- [Request]: Rewrite the entries from the first line through the line containing "ático, que actúa", changing "TARIF" to "PRIX" throughout and leaving everything else as it stands. Return only those lines.

- [Data for analysis]:

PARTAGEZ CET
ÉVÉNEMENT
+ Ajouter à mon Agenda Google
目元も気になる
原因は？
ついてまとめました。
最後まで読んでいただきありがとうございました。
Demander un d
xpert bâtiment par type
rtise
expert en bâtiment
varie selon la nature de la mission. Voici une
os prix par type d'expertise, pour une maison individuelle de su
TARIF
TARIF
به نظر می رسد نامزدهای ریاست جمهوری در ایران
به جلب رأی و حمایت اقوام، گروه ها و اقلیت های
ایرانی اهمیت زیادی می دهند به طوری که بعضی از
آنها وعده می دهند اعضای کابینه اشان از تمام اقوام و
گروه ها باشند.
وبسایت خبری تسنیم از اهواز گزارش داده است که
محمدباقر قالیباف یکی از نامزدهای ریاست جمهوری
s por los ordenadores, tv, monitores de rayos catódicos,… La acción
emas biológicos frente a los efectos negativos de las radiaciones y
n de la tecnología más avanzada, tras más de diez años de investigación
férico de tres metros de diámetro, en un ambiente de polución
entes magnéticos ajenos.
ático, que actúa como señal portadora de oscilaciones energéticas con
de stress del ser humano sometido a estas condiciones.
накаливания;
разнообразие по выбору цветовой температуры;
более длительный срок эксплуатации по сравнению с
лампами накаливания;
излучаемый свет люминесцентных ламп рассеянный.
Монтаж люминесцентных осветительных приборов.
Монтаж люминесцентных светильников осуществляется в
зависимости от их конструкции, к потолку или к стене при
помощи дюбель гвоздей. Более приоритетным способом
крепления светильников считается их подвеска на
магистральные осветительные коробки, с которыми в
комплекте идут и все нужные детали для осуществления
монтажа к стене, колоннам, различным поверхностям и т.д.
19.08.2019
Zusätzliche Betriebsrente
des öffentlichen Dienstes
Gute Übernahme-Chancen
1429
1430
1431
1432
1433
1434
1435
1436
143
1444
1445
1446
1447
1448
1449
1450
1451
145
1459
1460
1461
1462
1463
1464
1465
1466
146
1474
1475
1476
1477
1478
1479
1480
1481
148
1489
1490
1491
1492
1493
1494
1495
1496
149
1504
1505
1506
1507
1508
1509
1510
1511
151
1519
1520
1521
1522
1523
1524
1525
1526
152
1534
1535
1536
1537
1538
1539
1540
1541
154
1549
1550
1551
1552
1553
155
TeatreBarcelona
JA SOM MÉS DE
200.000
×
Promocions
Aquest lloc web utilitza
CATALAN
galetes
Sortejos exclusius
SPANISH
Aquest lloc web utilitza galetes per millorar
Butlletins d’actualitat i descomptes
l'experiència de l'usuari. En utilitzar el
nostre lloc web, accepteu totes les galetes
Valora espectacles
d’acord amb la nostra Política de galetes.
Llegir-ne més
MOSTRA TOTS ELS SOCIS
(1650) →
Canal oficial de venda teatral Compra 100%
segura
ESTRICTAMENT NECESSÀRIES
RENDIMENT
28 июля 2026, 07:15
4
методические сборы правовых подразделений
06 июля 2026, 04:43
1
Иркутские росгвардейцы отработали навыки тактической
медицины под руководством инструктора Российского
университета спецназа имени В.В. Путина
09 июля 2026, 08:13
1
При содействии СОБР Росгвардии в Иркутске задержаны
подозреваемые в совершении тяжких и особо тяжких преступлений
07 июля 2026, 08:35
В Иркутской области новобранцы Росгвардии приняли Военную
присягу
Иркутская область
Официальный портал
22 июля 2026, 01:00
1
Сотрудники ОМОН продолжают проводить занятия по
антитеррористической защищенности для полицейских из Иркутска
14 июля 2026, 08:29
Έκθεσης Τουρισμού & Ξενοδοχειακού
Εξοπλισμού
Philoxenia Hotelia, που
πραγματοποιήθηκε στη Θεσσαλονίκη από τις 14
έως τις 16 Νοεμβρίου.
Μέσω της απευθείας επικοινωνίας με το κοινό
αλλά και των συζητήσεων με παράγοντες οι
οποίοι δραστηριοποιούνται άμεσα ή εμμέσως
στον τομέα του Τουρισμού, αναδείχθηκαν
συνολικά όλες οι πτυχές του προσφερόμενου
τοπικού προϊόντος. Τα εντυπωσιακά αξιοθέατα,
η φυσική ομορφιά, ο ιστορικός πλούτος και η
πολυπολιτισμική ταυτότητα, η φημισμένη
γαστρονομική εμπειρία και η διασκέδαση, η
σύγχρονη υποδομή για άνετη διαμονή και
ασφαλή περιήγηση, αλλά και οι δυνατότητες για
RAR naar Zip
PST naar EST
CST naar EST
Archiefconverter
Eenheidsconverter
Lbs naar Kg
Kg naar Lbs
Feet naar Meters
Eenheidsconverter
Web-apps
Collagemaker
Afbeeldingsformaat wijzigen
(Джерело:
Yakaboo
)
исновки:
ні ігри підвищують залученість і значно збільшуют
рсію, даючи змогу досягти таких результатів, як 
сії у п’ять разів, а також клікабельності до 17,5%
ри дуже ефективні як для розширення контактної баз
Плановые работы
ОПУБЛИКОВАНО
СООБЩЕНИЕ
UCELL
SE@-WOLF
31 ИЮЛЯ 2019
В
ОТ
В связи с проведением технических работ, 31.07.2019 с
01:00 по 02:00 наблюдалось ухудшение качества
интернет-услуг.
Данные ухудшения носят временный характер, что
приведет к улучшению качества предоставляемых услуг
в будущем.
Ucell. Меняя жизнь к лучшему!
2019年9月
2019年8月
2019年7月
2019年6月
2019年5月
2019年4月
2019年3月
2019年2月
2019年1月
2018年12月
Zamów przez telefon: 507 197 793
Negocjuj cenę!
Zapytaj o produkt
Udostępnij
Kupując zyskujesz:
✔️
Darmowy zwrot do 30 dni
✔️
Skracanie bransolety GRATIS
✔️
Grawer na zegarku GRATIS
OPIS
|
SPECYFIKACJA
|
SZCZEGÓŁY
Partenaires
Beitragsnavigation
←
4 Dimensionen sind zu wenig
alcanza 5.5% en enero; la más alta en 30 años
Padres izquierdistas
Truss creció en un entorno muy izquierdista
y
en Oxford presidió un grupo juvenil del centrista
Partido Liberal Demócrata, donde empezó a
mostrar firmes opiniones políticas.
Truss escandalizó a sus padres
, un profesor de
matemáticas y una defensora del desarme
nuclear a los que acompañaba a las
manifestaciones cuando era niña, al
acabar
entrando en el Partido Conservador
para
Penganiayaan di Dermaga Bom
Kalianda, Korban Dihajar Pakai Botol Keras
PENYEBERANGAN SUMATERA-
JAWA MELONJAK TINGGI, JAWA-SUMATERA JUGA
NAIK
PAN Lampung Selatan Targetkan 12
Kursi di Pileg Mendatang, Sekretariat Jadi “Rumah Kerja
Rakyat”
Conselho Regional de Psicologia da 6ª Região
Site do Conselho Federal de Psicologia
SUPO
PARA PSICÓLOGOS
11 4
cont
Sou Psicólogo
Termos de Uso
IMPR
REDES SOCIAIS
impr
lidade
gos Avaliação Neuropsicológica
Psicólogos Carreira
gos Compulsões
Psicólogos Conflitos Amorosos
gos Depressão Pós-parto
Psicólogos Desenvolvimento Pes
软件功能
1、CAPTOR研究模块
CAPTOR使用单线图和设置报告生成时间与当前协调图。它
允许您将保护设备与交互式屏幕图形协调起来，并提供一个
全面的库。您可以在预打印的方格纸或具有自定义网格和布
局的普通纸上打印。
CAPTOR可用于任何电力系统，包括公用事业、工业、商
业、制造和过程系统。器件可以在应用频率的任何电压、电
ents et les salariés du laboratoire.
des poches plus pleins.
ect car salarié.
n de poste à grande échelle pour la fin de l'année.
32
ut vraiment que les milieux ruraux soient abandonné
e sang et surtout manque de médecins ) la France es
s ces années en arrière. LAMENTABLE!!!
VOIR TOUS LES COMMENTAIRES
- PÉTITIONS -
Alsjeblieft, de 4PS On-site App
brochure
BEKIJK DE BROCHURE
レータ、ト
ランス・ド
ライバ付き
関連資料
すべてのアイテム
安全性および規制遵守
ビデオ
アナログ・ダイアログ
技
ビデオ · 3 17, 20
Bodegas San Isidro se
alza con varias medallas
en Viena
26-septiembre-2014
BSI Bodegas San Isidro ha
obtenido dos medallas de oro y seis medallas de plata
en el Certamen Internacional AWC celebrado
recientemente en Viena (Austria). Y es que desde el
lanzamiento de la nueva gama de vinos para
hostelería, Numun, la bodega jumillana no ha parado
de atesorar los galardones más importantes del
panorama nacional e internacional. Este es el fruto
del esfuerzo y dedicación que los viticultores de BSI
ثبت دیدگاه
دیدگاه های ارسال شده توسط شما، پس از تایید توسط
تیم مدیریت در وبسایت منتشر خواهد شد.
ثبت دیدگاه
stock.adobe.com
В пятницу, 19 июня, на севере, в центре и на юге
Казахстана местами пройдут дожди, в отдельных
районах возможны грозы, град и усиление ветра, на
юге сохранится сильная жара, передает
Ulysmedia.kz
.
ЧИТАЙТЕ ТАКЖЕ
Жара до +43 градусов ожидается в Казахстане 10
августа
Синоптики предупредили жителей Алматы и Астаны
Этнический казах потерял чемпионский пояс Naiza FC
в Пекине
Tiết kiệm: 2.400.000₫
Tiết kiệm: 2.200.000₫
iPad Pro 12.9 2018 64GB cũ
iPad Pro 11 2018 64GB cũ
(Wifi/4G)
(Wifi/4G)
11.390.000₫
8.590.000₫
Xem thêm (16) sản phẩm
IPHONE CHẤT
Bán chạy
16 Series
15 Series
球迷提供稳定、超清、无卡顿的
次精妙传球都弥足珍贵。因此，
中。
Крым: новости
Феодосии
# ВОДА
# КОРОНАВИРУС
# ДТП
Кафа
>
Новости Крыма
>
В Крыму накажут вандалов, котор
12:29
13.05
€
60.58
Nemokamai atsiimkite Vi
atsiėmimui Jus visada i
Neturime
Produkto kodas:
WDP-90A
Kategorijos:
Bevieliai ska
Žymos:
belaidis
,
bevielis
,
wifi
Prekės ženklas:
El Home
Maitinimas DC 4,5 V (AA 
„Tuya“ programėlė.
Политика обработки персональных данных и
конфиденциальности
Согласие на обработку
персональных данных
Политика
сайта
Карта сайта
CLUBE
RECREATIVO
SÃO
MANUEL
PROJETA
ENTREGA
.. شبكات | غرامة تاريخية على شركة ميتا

- [Written answer]:
PARTAGEZ CET
ÉVÉNEMENT
+ Ajouter à mon Agenda Google
目元も気になる
原因は？
ついてまとめました。
最後まで読んでいただきありがとうございました。
Demander un d
xpert bâtiment par type
rtise
expert en bâtiment
varie selon la nature de la mission. Voici une
os prix par type d'expertise, pour une maison individuelle de su
PRIX
PRIX
به نظر می رسد نامزدهای ریاست جمهوری در ایران
به جلب رأی و حمایت اقوام، گروه ها و اقلیت های
ایرانی اهمیت زیادی می دهند به طوری که بعضی از
آنها وعده می دهند اعضای کابینه اشان از تمام اقوام و
گروه ها باشند.
وبسایت خبری تسنیم از اهواز گزارش داده است که
محمدباقر قالیباف یکی از نامزدهای ریاست جمهوری
s por los ordenadores, tv, monitores de rayos catódicos,… La acción
emas biológicos frente a los efectos negativos de las radiaciones y
n de la tecnología más avanzada, tras más de diez años de investigación
férico de tres metros de diámetro, en un ambiente de polución
entes magnéticos ajenos.
ático, que actúa como señal portadora de oscilaciones energéticas con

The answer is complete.